Task objective. Your copy should start at the line with "September 1963 to" and end at the line with "examples include whooping" in the data below. Transcribe only those lines, exactly, pictures excluded.

Record excerpts.

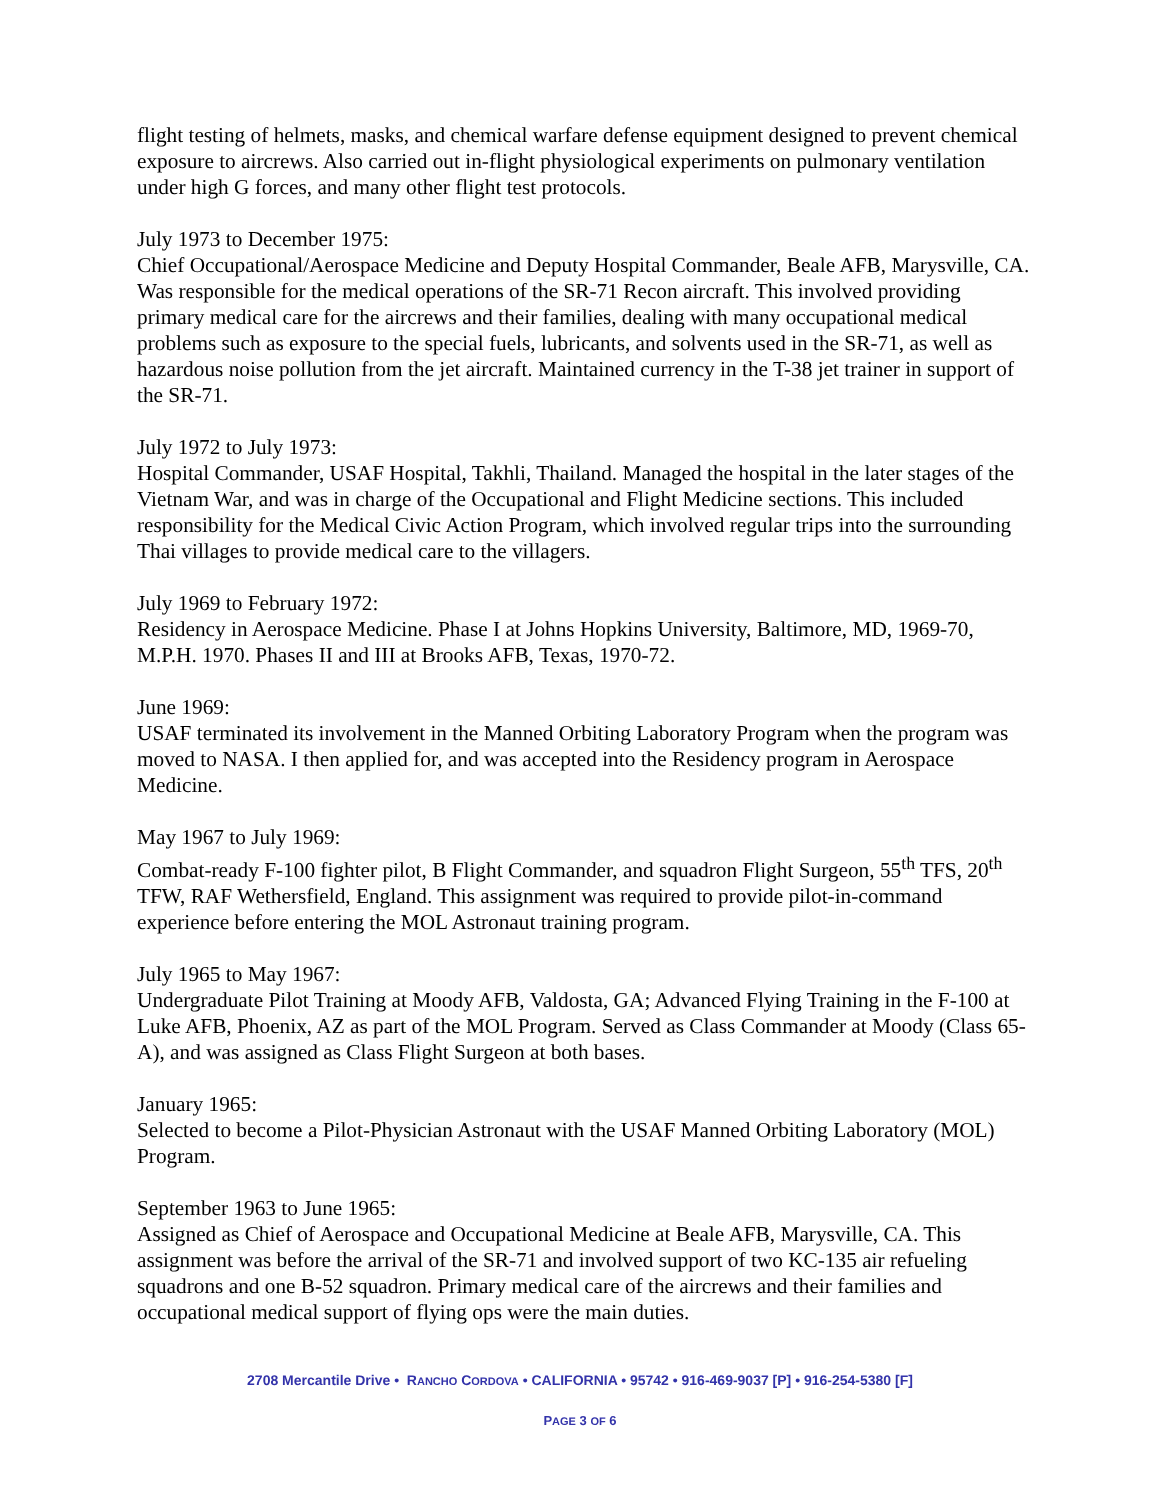flight testing of helmets, masks, and chemical warfare defense equipment designed to prevent chemical exposure to aircrews. Also carried out in-flight physiological experiments on pulmonary ventilation under high G forces, and many other flight test protocols.
July 1973 to December 1975:
Chief Occupational/Aerospace Medicine and Deputy Hospital Commander, Beale AFB, Marysville, CA. Was responsible for the medical operations of the SR-71 Recon aircraft. This involved providing primary medical care for the aircrews and their families, dealing with many occupational medical problems such as exposure to the special fuels, lubricants, and solvents used in the SR-71, as well as hazardous noise pollution from the jet aircraft. Maintained currency in the T-38 jet trainer in support of the SR-71.
July 1972 to July 1973:
Hospital Commander, USAF Hospital, Takhli, Thailand. Managed the hospital in the later stages of the Vietnam War, and was in charge of the Occupational and Flight Medicine sections. This included responsibility for the Medical Civic Action Program, which involved regular trips into the surrounding Thai villages to provide medical care to the villagers.
July 1969 to February 1972:
Residency in Aerospace Medicine. Phase I at Johns Hopkins University, Baltimore, MD, 1969-70, M.P.H. 1970. Phases II and III at Brooks AFB, Texas, 1970-72.
June 1969:
USAF terminated its involvement in the Manned Orbiting Laboratory Program when the program was moved to NASA. I then applied for, and was accepted into the Residency program in Aerospace Medicine.
May 1967 to July 1969:
Combat-ready F-100 fighter pilot, B Flight Commander, and squadron Flight Surgeon, 55<sup>th</sup> TFS, 20<sup>th</sup> TFW, RAF Wethersfield, England. This assignment was required to provide pilot-in-command experience before entering the MOL Astronaut training program.
July 1965 to May 1967:
Undergraduate Pilot Training at Moody AFB, Valdosta, GA; Advanced Flying Training in the F-100 at Luke AFB, Phoenix, AZ as part of the MOL Program. Served as Class Commander at Moody (Class 65-A), and was assigned as Class Flight Surgeon at both bases.
January 1965:
Selected to become a Pilot-Physician Astronaut with the USAF Manned Orbiting Laboratory (MOL) Program.
September 1963 to June 1965:
Assigned as Chief of Aerospace and Occupational Medicine at Beale AFB, Marysville, CA. This assignment was before the arrival of the SR-71 and involved support of two KC-135 air refueling squadrons and one B-52 squadron. Primary medical care of the aircrews and their families and occupational medical support of flying ops were the main duties.
2708 Mercantile Drive • RANCHO CORDOVA • CALIFORNIA • 95742 • 916-469-9037 [P] • 916-254-5380 [F]
PAGE 3 OF 6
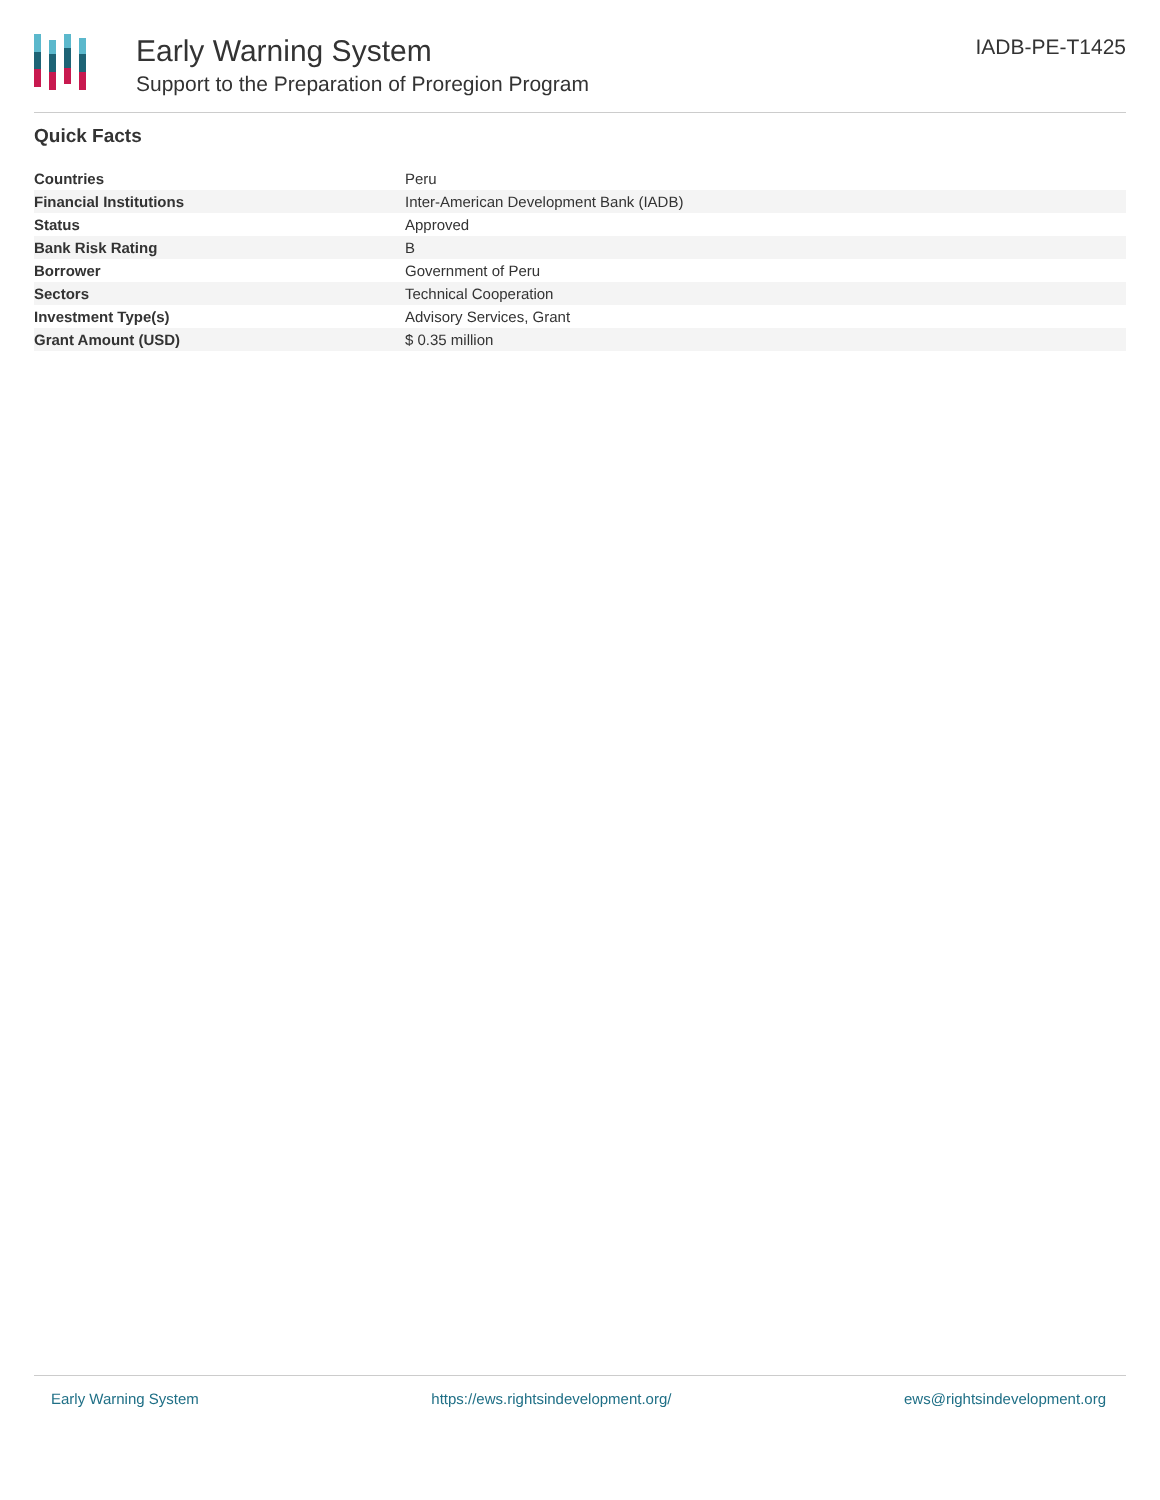Early Warning System
Support to the Preparation of Proregion Program
IADB-PE-T1425
Quick Facts
| Countries | Peru |
| Financial Institutions | Inter-American Development Bank (IADB) |
| Status | Approved |
| Bank Risk Rating | B |
| Borrower | Government of Peru |
| Sectors | Technical Cooperation |
| Investment Type(s) | Advisory Services, Grant |
| Grant Amount (USD) | $ 0.35 million |
Early Warning System https://ews.rightsindevelopment.org/ ews@rightsindevelopment.org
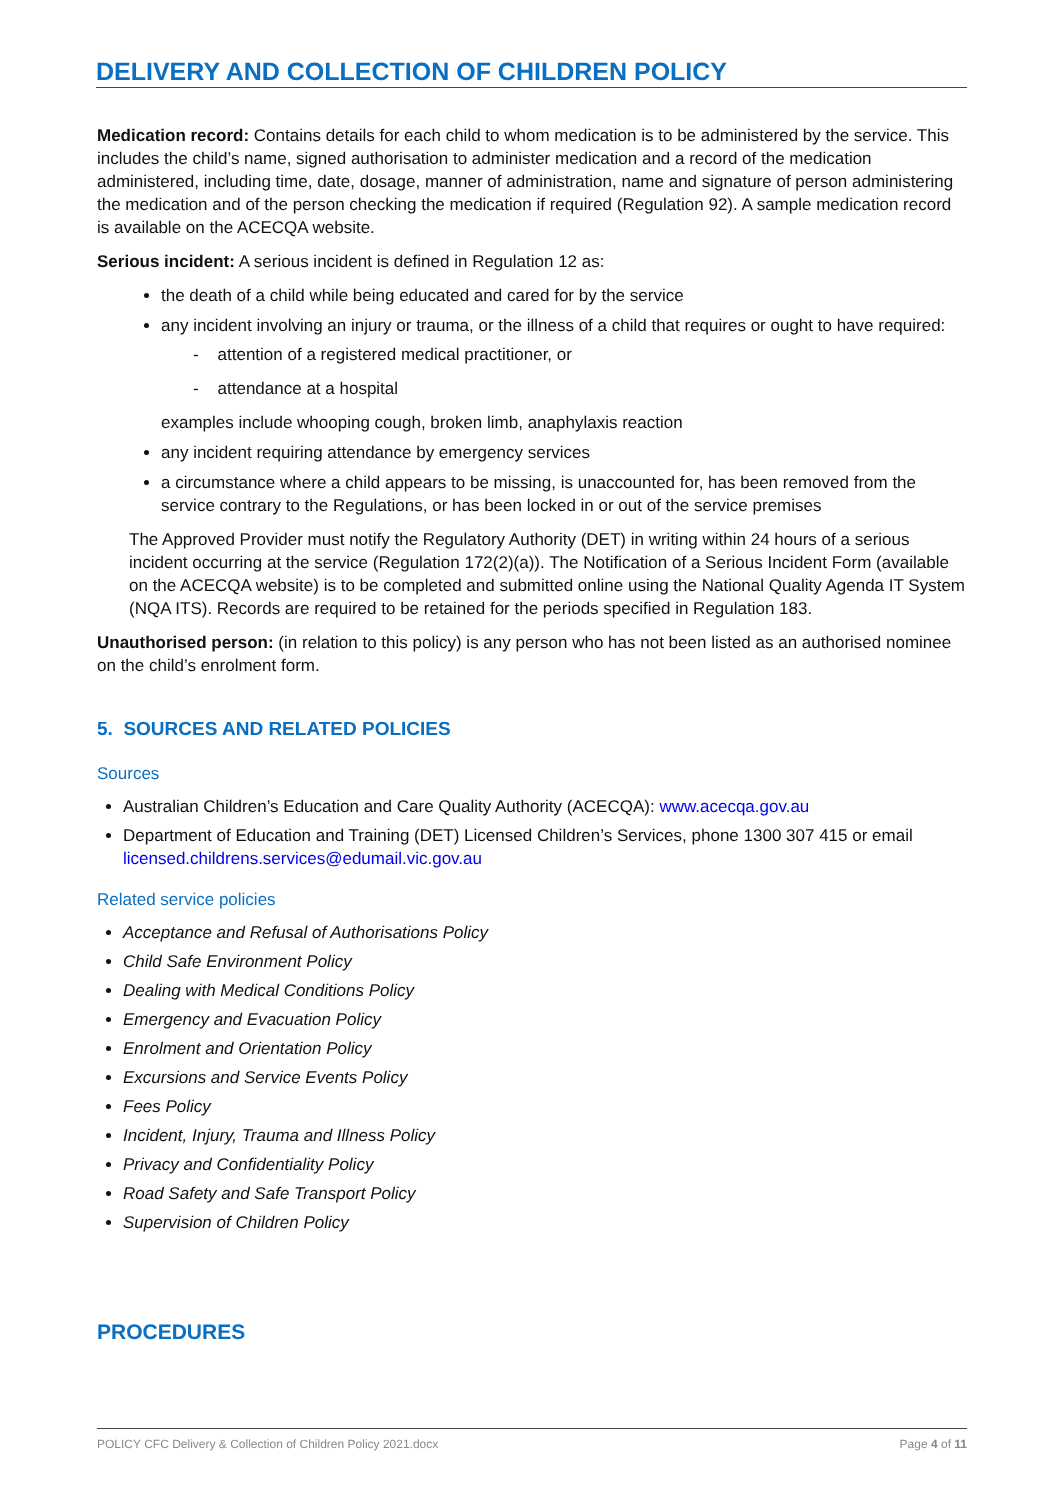DELIVERY AND COLLECTION OF CHILDREN POLICY
Medication record: Contains details for each child to whom medication is to be administered by the service. This includes the child’s name, signed authorisation to administer medication and a record of the medication administered, including time, date, dosage, manner of administration, name and signature of person administering the medication and of the person checking the medication if required (Regulation 92). A sample medication record is available on the ACECQA website.
Serious incident: A serious incident is defined in Regulation 12 as:
the death of a child while being educated and cared for by the service
any incident involving an injury or trauma, or the illness of a child that requires or ought to have required:
- attention of a registered medical practitioner, or
- attendance at a hospital
examples include whooping cough, broken limb, anaphylaxis reaction
any incident requiring attendance by emergency services
a circumstance where a child appears to be missing, is unaccounted for, has been removed from the service contrary to the Regulations, or has been locked in or out of the service premises
The Approved Provider must notify the Regulatory Authority (DET) in writing within 24 hours of a serious incident occurring at the service (Regulation 172(2)(a)). The Notification of a Serious Incident Form (available on the ACECQA website) is to be completed and submitted online using the National Quality Agenda IT System (NQA ITS). Records are required to be retained for the periods specified in Regulation 183.
Unauthorised person: (in relation to this policy) is any person who has not been listed as an authorised nominee on the child’s enrolment form.
5. SOURCES AND RELATED POLICIES
Sources
Australian Children’s Education and Care Quality Authority (ACECQA): www.acecqa.gov.au
Department of Education and Training (DET) Licensed Children’s Services, phone 1300 307 415 or email licensed.childrens.services@edumail.vic.gov.au
Related service policies
Acceptance and Refusal of Authorisations Policy
Child Safe Environment Policy
Dealing with Medical Conditions Policy
Emergency and Evacuation Policy
Enrolment and Orientation Policy
Excursions and Service Events Policy
Fees Policy
Incident, Injury, Trauma and Illness Policy
Privacy and Confidentiality Policy
Road Safety and Safe Transport Policy
Supervision of Children Policy
PROCEDURES
POLICY CFC Delivery & Collection of Children Policy 2021.docx Page 4 of 11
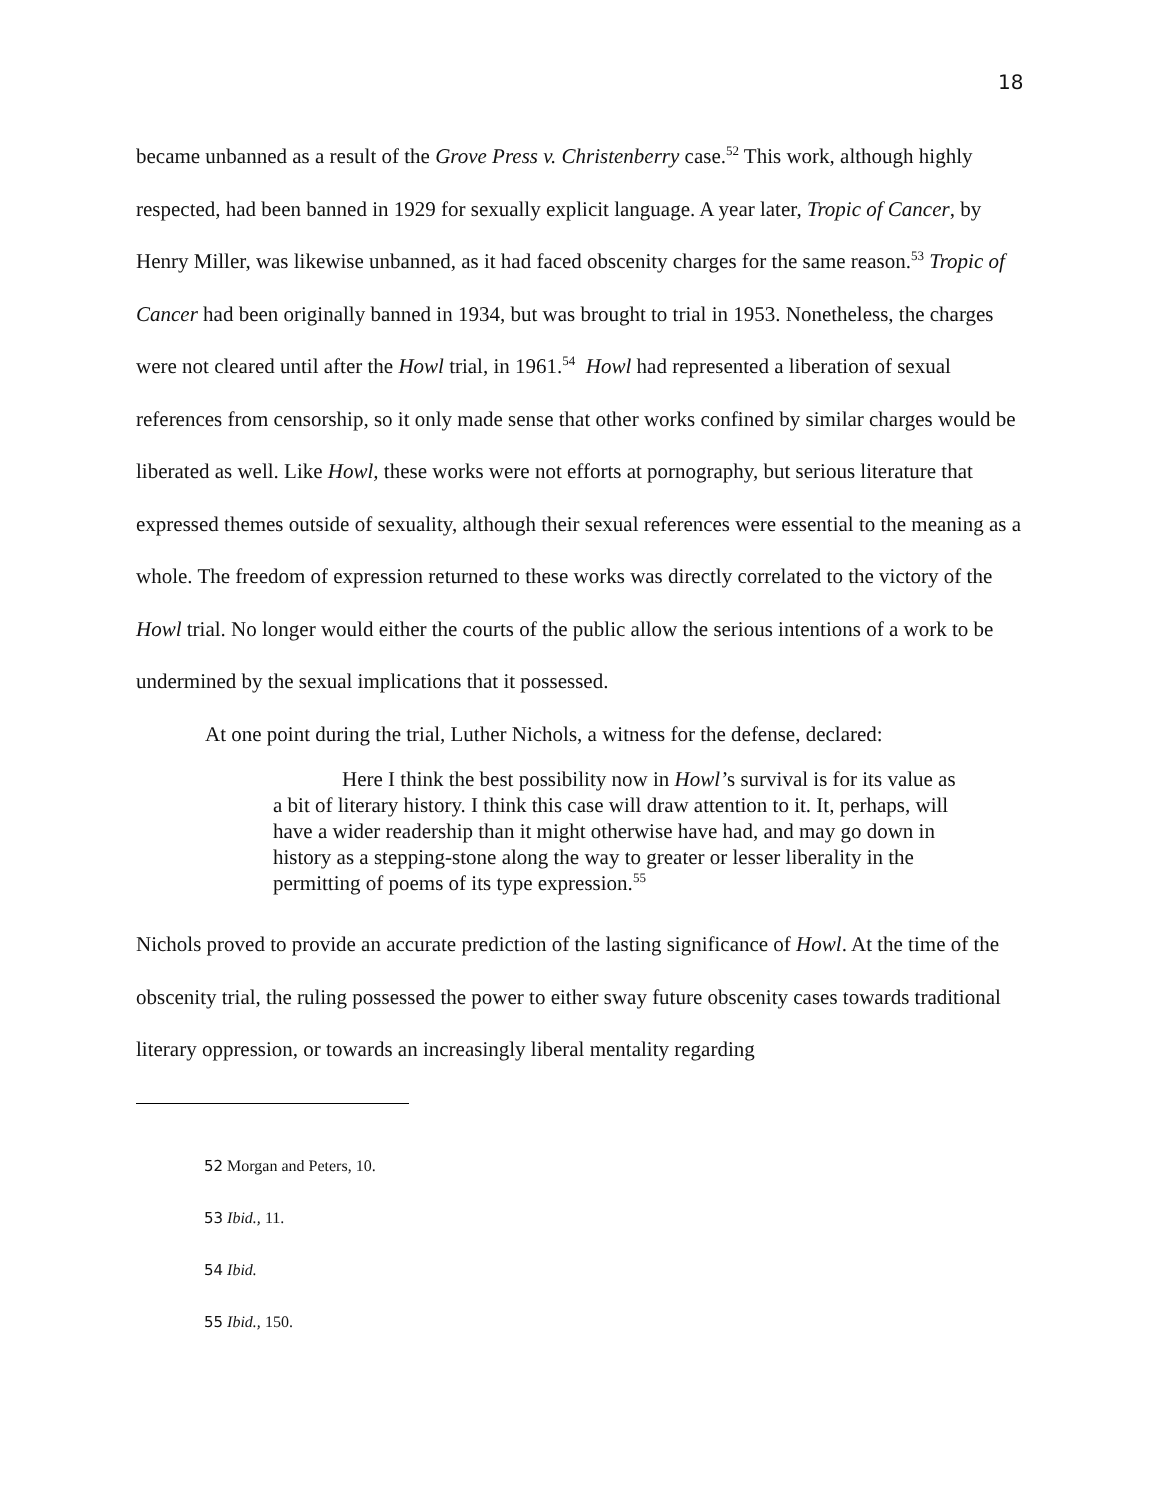18
became unbanned as a result of the Grove Press v. Christenberry case.<sup>52</sup> This work, although highly respected, had been banned in 1929 for sexually explicit language. A year later, Tropic of Cancer, by Henry Miller, was likewise unbanned, as it had faced obscenity charges for the same reason.<sup>53</sup> Tropic of Cancer had been originally banned in 1934, but was brought to trial in 1953. Nonetheless, the charges were not cleared until after the Howl trial, in 1961.<sup>54</sup> Howl had represented a liberation of sexual references from censorship, so it only made sense that other works confined by similar charges would be liberated as well. Like Howl, these works were not efforts at pornography, but serious literature that expressed themes outside of sexuality, although their sexual references were essential to the meaning as a whole. The freedom of expression returned to these works was directly correlated to the victory of the Howl trial. No longer would either the courts of the public allow the serious intentions of a work to be undermined by the sexual implications that it possessed.
At one point during the trial, Luther Nichols, a witness for the defense, declared:
Here I think the best possibility now in Howl’s survival is for its value as a bit of literary history. I think this case will draw attention to it. It, perhaps, will have a wider readership than it might otherwise have had, and may go down in history as a stepping-stone along the way to greater or lesser liberality in the permitting of poems of its type expression.<sup>55</sup>
Nichols proved to provide an accurate prediction of the lasting significance of Howl. At the time of the obscenity trial, the ruling possessed the power to either sway future obscenity cases towards traditional literary oppression, or towards an increasingly liberal mentality regarding
52 Morgan and Peters, 10.
53 Ibid., 11.
54 Ibid.
55 Ibid., 150.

Reply to the task.
September 1963 to June 1965:
Assigned as Chief of Aerospace and Occupational Medicine at Beale AFB, Marysville, CA. This assignment was before the arrival of the SR-71 and involved support of two KC-135 air refueling squadrons and one B-52 squadron. Primary medical care of the aircrews and their families and occupational medical support of flying ops were the main duties.
2708 Mercantile Drive • RANCHO CORDOVA • CALIFORNIA • 95742 • 916-469-9037 [P] • 916-254-5380 [F]
PAGE 3 OF 6
Early Warning System
Support to the Preparation of Proregion Program
IADB-PE-T1425
Quick Facts
| Countries | Peru |
| Financial Institutions | Inter-American Development Bank (IADB) |
| Status | Approved |
| Bank Risk Rating | B |
| Borrower | Government of Peru |
| Sectors | Technical Cooperation |
| Investment Type(s) | Advisory Services, Grant |
| Grant Amount (USD) | $ 0.35 million |
Early Warning System https://ews.rightsindevelopment.org/ ews@rightsindevelopment.org
DELIVERY AND COLLECTION OF CHILDREN POLICY
Medication record: Contains details for each child to whom medication is to be administered by the service. This includes the child’s name, signed authorisation to administer medication and a record of the medication administered, including time, date, dosage, manner of administration, name and signature of person administering the medication and of the person checking the medication if required (Regulation 92). A sample medication record is available on the ACECQA website.
Serious incident: A serious incident is defined in Regulation 12 as:
the death of a child while being educated and cared for by the service
any incident involving an injury or trauma, or the illness of a child that requires or ought to have required:
- attention of a registered medical practitioner, or
- attendance at a hospital
examples include whooping cough, broken limb, anaphylaxis reaction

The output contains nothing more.